Leah Kaminsky is the author most recently of the novel The Waiting Room. Her other books include Stitching Things Together and Writer, M.D. She is a physician, and is Poetry & Fiction Editor at the Medical Journal of Australia.
Q: How did you come up with the idea for The Waiting Room, and for your main character, Dina?
A: The book has been with me for many years. In my 20s I wanted to write a book about my mother’s war experiences as a teenager in the Lodz ghetto, Auschwitz and finally, Bergen Belsen. She was the sole survivor of her entire family.
After she died I only remembered a handful of the stories she had told me and, sadly, there was no one left to ask.
It took me a long time to build on those snippets of my mother’s narrative via fiction. I wanted to create a character who, like me, had been a reluctant listener in her youth. She is named after Dina’s cat in Alice in Wonderland, who waited behind patiently.
Q: How would you describe the relationship between Dina and her mother?
A: Dina is haunted by her mother, who implores her to bear witness. Hers is a metaphorical ghost who cannot rest until her daughter acknowledges her stories and stops running from the past and her own heritage.
She is a quintessential Jewish mother, driving her daughter to distraction by popping up from beyond the grave when she is least wanted, but in a twist at the end of the novel, actually ends up saving her daughter’s life.
Q: The book's present-day action takes place mostly on one day. How did that affect the book's structure and organization?
A: It was important for me to compress the story. This is one day in Dina’s life that will change everything. And the internal pressure and implosion inside Dina’s head, reflects the external threat of a terror attack, in a city hitherto renowned for co-existence within a region embroiled in conflict.

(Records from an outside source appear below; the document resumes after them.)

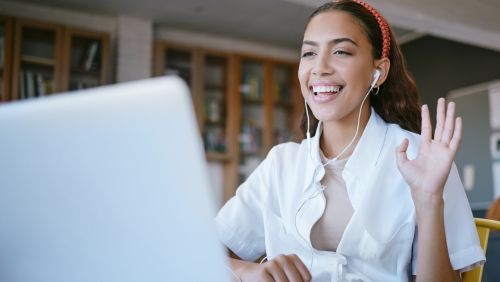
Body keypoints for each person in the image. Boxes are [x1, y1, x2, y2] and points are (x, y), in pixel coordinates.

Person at [215, 1, 485, 281]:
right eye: (309, 53)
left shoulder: (423, 159)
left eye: (341, 51)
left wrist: (429, 201)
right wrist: (250, 271)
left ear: (377, 71)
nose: (319, 68)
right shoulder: (281, 163)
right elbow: (204, 250)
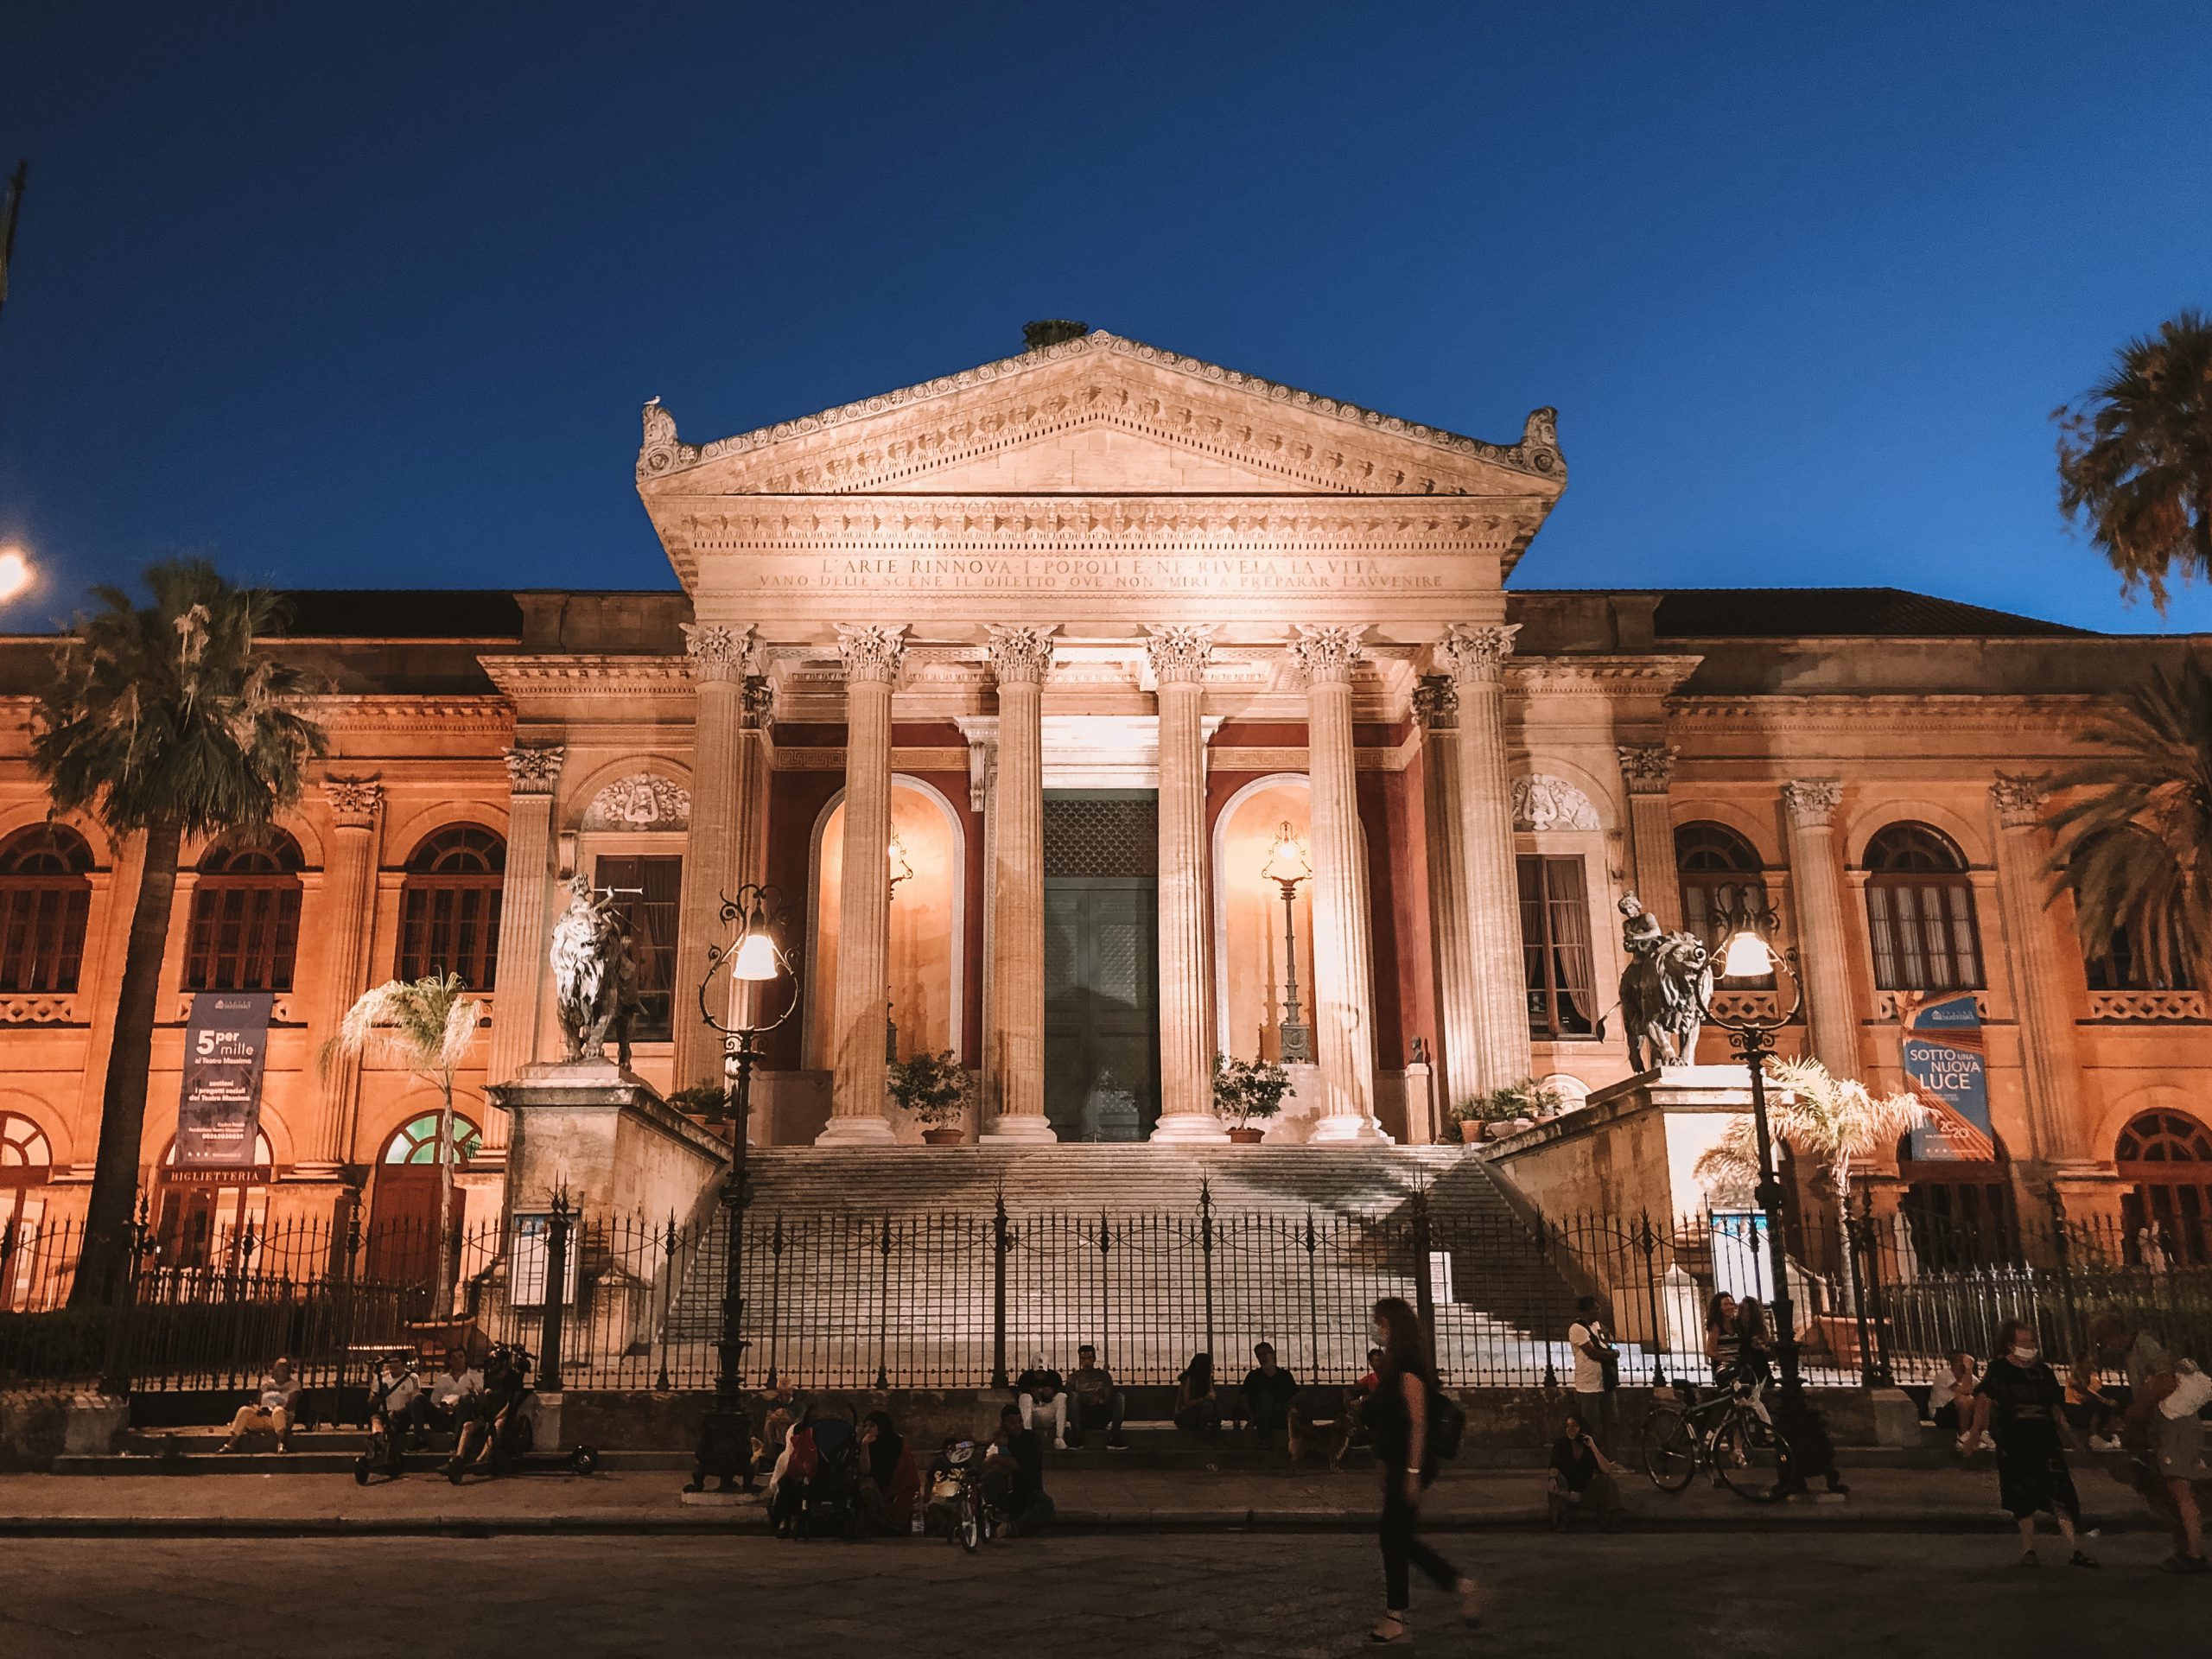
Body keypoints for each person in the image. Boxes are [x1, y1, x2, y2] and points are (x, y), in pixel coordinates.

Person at [1364, 1296, 1480, 1645]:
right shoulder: (1394, 1367)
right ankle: (1459, 1587)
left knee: (1393, 1536)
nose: (1375, 1329)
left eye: (1379, 1322)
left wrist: (1412, 1473)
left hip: (1411, 1464)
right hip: (1400, 1464)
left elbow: (1417, 1423)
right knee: (1399, 1538)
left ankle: (1397, 1616)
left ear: (1391, 1326)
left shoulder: (1408, 1370)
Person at [1958, 1319, 2095, 1567]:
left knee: (2060, 1493)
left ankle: (2076, 1549)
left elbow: (2056, 1409)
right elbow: (1984, 1401)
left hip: (2044, 1439)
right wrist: (1975, 1435)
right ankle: (2028, 1549)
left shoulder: (2042, 1372)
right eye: (2023, 1342)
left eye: (2031, 1341)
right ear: (2010, 1344)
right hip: (2014, 1439)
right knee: (2022, 1495)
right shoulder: (1999, 1370)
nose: (2029, 1346)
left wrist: (2073, 1439)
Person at [2090, 1312, 2209, 1573]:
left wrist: (2136, 1412)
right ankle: (2184, 1549)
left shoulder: (2145, 1347)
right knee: (2171, 1490)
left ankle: (2194, 1553)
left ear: (2112, 1335)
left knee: (2180, 1489)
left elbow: (2165, 1381)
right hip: (2166, 1425)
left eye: (2103, 1341)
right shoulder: (2135, 1350)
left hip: (2174, 1425)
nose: (2105, 1348)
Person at [1546, 1410, 1625, 1532]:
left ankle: (1612, 1520)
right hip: (1565, 1493)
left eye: (1574, 1426)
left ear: (1582, 1428)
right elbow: (1554, 1465)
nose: (1570, 1429)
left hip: (1584, 1494)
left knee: (1607, 1481)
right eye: (1568, 1426)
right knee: (1557, 1479)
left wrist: (1593, 1447)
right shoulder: (1561, 1444)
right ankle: (1560, 1521)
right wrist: (1552, 1478)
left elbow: (1606, 1470)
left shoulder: (1589, 1448)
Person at [984, 1402, 1053, 1537]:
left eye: (1020, 1421)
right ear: (1004, 1423)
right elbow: (985, 1464)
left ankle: (1014, 1527)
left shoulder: (1030, 1439)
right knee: (989, 1479)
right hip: (1006, 1494)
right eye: (1012, 1423)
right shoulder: (999, 1440)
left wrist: (995, 1458)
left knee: (1046, 1505)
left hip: (1028, 1492)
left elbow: (1020, 1465)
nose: (1017, 1426)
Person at [855, 1409, 921, 1535]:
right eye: (866, 1426)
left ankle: (893, 1526)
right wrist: (865, 1446)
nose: (868, 1429)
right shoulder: (866, 1444)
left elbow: (907, 1477)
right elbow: (865, 1471)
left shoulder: (897, 1444)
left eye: (872, 1426)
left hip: (896, 1493)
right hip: (876, 1490)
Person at [404, 1346, 483, 1446]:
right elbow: (434, 1400)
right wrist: (440, 1408)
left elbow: (477, 1400)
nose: (458, 1360)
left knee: (465, 1399)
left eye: (460, 1357)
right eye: (454, 1358)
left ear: (465, 1358)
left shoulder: (475, 1377)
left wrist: (457, 1407)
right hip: (443, 1416)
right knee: (418, 1398)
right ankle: (420, 1438)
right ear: (449, 1361)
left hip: (462, 1416)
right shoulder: (443, 1379)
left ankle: (456, 1440)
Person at [220, 1357, 302, 1452]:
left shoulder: (294, 1385)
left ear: (288, 1371)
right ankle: (231, 1443)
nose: (277, 1372)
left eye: (283, 1369)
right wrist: (257, 1409)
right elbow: (257, 1402)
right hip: (263, 1418)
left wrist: (271, 1410)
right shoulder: (267, 1384)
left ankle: (282, 1443)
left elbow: (290, 1406)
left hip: (281, 1419)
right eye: (276, 1369)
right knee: (244, 1410)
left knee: (278, 1411)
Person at [1566, 1296, 1619, 1436]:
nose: (1599, 1311)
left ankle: (1609, 1456)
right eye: (1596, 1309)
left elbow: (1609, 1340)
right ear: (1587, 1311)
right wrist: (1612, 1354)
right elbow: (1593, 1353)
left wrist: (1612, 1348)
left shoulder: (1597, 1325)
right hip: (1588, 1385)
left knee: (1612, 1422)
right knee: (1591, 1425)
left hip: (1606, 1382)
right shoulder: (1577, 1328)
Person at [1065, 1344, 1127, 1449]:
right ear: (1080, 1360)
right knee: (1073, 1396)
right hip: (1083, 1415)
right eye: (1083, 1359)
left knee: (1120, 1397)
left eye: (1089, 1358)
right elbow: (1071, 1397)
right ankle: (1077, 1436)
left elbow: (1108, 1394)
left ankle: (1114, 1437)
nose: (1086, 1362)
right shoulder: (1073, 1378)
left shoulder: (1103, 1376)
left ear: (1094, 1359)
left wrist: (1098, 1399)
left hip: (1101, 1414)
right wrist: (1087, 1399)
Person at [1240, 1342, 1300, 1444]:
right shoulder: (1254, 1376)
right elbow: (1244, 1397)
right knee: (1265, 1396)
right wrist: (1251, 1416)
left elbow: (1294, 1395)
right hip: (1263, 1415)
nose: (1262, 1358)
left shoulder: (1285, 1375)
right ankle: (1264, 1439)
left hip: (1282, 1413)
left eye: (1265, 1353)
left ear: (1273, 1354)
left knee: (1302, 1397)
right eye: (1259, 1355)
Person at [365, 1352, 420, 1464]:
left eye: (396, 1361)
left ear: (404, 1363)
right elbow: (371, 1403)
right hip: (383, 1413)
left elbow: (414, 1401)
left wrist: (398, 1412)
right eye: (391, 1361)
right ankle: (378, 1437)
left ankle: (386, 1453)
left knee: (393, 1427)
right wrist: (377, 1396)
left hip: (401, 1415)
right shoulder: (381, 1378)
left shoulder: (412, 1378)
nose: (393, 1365)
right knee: (375, 1419)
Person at [2063, 1356, 2123, 1451]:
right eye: (2088, 1363)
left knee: (2107, 1400)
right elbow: (2084, 1390)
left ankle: (2110, 1434)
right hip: (2074, 1411)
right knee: (2098, 1401)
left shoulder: (2094, 1379)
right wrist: (2104, 1400)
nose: (2091, 1365)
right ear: (2081, 1364)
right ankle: (2093, 1437)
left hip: (2088, 1411)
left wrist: (2108, 1402)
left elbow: (2099, 1394)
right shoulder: (2072, 1378)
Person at [1014, 1352, 1069, 1450]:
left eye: (1042, 1372)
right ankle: (1028, 1437)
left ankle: (1059, 1437)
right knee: (1025, 1397)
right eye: (1037, 1372)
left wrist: (1053, 1392)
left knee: (1062, 1396)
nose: (1040, 1375)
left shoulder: (1055, 1377)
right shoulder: (1025, 1377)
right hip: (1032, 1413)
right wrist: (1032, 1392)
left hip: (1049, 1412)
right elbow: (1019, 1395)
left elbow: (1061, 1393)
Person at [1931, 1350, 1979, 1446]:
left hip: (1962, 1413)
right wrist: (1969, 1369)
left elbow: (1983, 1389)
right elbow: (1966, 1391)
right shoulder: (1945, 1375)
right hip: (1942, 1413)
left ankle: (1983, 1435)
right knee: (1965, 1400)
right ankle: (1963, 1437)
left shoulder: (1970, 1377)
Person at [1174, 1351, 1221, 1438]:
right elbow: (1186, 1403)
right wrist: (1205, 1398)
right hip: (1184, 1416)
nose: (1213, 1366)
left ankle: (1215, 1439)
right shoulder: (1189, 1379)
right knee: (1208, 1405)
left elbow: (1211, 1396)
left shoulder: (1206, 1378)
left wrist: (1210, 1394)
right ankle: (1202, 1438)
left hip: (1199, 1414)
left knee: (1213, 1405)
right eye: (1210, 1364)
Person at [1734, 1298, 1777, 1389]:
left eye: (1747, 1311)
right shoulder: (1736, 1325)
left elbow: (1767, 1346)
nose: (1744, 1314)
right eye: (1742, 1310)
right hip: (1743, 1361)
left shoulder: (1759, 1326)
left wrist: (1761, 1346)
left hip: (1758, 1362)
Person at [1703, 1293, 1740, 1389]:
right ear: (1719, 1307)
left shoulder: (1737, 1324)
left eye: (1731, 1304)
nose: (1729, 1307)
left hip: (1739, 1364)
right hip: (1724, 1367)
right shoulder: (1716, 1326)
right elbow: (1710, 1351)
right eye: (1725, 1304)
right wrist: (1728, 1359)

It made the book necessarily shorter, but tighter, the tension building with each chapter until the climax. The opening chapter starts with an explosion that occurs at the end of the day. The rest of the book takes the reader on a journey that begins earlier that morning.
Q: How did you pick the book's title, and what does it signify for you?

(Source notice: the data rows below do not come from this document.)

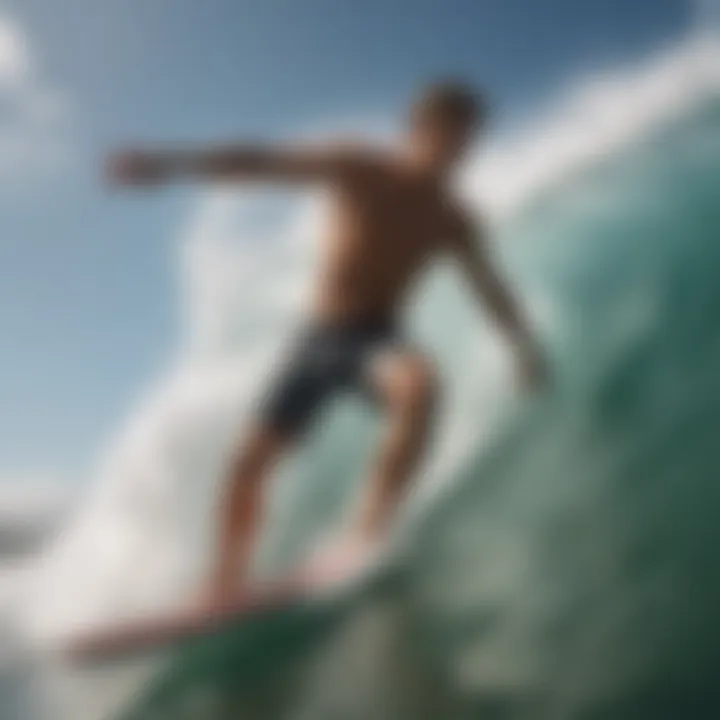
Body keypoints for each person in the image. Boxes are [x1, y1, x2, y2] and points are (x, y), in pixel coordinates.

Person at [108, 80, 547, 606]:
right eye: (450, 139)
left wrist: (521, 347)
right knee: (249, 463)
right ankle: (223, 584)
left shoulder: (453, 218)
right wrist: (170, 164)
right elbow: (263, 163)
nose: (458, 154)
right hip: (315, 342)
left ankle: (364, 537)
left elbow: (489, 285)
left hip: (375, 338)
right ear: (418, 131)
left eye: (468, 143)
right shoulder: (359, 167)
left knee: (419, 388)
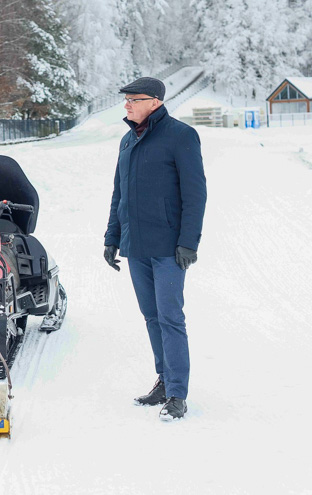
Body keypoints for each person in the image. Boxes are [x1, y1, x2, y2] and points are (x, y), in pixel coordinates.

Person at [103, 76, 206, 421]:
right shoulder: (127, 142)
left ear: (156, 102)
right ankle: (163, 381)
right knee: (151, 317)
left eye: (134, 99)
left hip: (168, 249)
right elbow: (120, 195)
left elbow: (195, 195)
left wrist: (189, 243)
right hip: (137, 247)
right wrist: (112, 238)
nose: (127, 104)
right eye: (126, 100)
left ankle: (178, 393)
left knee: (170, 318)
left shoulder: (181, 136)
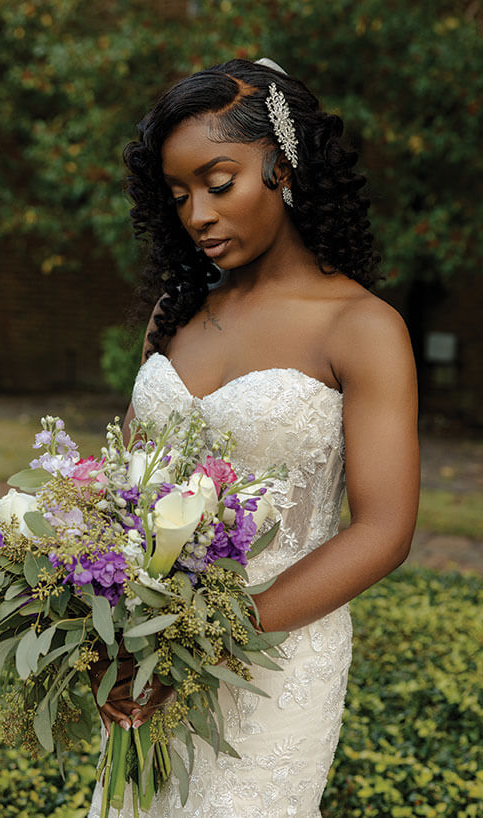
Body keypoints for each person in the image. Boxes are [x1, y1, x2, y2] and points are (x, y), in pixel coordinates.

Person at [87, 58, 420, 817]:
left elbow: (384, 531)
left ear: (283, 165)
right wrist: (108, 629)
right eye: (178, 196)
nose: (198, 213)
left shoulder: (362, 327)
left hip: (276, 655)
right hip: (145, 659)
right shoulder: (174, 314)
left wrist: (196, 645)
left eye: (218, 182)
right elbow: (123, 490)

A: The trope of waiting is woven throughout the novel. We are all born waiting – to grow up, get a job, find a partner – and ultimately, to die. It is what we do with this waiting that makes a difference; do we wait passively, or wait with intentionality?

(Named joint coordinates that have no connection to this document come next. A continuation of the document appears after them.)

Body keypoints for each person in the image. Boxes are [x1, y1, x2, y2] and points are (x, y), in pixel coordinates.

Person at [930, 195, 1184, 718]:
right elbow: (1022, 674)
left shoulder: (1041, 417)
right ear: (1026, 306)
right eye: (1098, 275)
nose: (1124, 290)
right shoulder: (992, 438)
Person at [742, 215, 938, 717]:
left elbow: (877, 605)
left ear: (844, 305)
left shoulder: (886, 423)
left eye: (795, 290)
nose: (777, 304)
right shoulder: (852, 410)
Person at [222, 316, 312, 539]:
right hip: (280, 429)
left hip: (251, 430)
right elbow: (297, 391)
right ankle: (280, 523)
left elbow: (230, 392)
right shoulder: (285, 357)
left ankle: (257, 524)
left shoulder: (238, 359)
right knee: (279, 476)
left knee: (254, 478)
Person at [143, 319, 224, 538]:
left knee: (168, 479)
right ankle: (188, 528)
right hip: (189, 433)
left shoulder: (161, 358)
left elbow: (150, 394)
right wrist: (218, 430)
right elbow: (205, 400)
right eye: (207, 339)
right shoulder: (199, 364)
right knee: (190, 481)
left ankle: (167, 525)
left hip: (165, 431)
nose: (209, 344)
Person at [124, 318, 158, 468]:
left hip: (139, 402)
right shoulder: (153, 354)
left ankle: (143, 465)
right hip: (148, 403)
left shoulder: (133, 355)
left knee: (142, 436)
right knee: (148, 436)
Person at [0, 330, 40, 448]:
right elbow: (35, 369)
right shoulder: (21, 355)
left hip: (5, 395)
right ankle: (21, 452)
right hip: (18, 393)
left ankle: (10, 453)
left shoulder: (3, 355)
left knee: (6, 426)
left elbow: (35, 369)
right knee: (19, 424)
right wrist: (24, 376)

The waiting room is a unique place where disparate people are thrown together, feeling anxious and vulnerable, and I also saw it as a microcosm for Israel, which is made up of people of so many cultural backgrounds.
I also think that the way we wait reveals a lot about who we are and our worldview. I’m a very impatient person and hate being kept waiting, so the irony of taking 10 years to write a novel about waiting doesn’t pass me by.
Q: What are you working on now?
A: I am working on my next novel, called The Hollow Bones, about a very unusual scientific expedition that took place in the 1930s.
In parallel, I’m writing a hybrid memoir/non-fiction book about the poet Melekh Ravitch, who came to Australia in 1933 in search of a homeland for Jewish German refugees. He was the father of Yosl Bergner, who was a dear friend of my father and became my mentor when I lived in Israel for 10 years.
Q: Anything else we should know?
A: I also love to read and write poetry – without the poets, we’d be dust.